Excerpted text:
--------------------------------------------------

Correspondence of Adam Smith, ed. E. C. Mossner and I. S. Ross, vol. VI of the Glasgow Edition of the Works and Correspondence of Adam Smith (Indianapolis: Liberty Fund, 1987).

Part of: The Glasgow Edition of the Works and Correspondence of Adam Smith, 7 vols.

About Liberty Fund:

Liberty Fund, Inc. is a private, educational foundation established to encourage the study of the ideal of a society of free and responsible individuals.


156.

From DAVID HUME

  • Address: To Adam Smith Esqr at Kirkcaldy

MS., ii. 57; HL ii. 316–17.

My dear Friend

I send you enclosed an ostensible Letter,1 conformably to your Desire. I think, however, your Scruples groundless.2 Was Mallet any wise hurt by his Publication of Lord Bolingbroke? He received an Office afterwards from the present King and Lord Bute, the most prudish Man in the World; and he always justify’d himself by his sacred Regard to the Will of a dead Friend. At the same time, I own, that your Scruples have a specious Appearance. But my Opinion is, that, if, upon my Death, you determine never to publish these papers, you shoud leave them, seal’d up with my Brother and Family, with some Inscription, that you reserve to Yourself the Power of reclaiming them, whenever you think proper. If I live a few Years longer, I shall publish them myself. I consider an Observation of Rochefoucault, that a Wind, though it extinguishes a Candle, blows up a fire.

--------------------------------------------------

Data for review:
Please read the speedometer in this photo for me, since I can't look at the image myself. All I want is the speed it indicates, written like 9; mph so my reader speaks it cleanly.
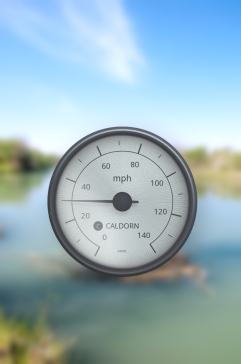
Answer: 30; mph
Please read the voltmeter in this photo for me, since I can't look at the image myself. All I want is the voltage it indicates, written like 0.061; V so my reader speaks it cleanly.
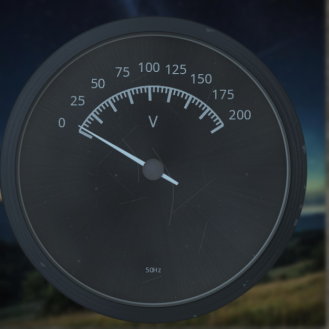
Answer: 5; V
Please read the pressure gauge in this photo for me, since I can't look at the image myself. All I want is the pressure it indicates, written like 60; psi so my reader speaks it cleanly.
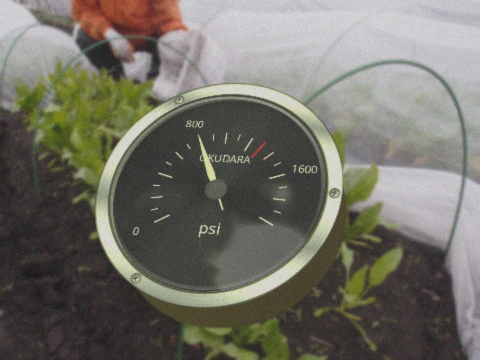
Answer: 800; psi
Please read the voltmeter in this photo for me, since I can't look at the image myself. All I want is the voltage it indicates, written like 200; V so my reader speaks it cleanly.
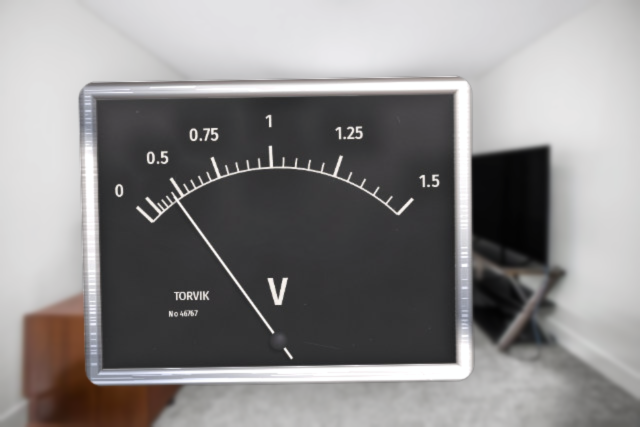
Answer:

--------------------------------------------------

What to work on:
- 1) Name every person identified by name in the body of the Hume letter excerpt, the part that begins "My dear Friend".
- 2) Echo everything from "Liberty Fund, Inc." down to "and responsible individuals." in the Hume letter excerpt.
- 3) In the Hume letter excerpt, what does Hume say should be done with the papers if, upon his death, Smith decides never to publish them?

Per-task outputs:
- 1) Mallet, Lord Bolingbroke, Lord Bute, Rochefoucault

- 2)
Liberty Fund, Inc. is a private, educational foundation established to encourage the study of the ideal of a society of free and responsible individuals.

- 3) They should be left sealed up with Hume's brother and family, with an inscription saying Smith keeps the power to reclaim them whenever he thinks proper.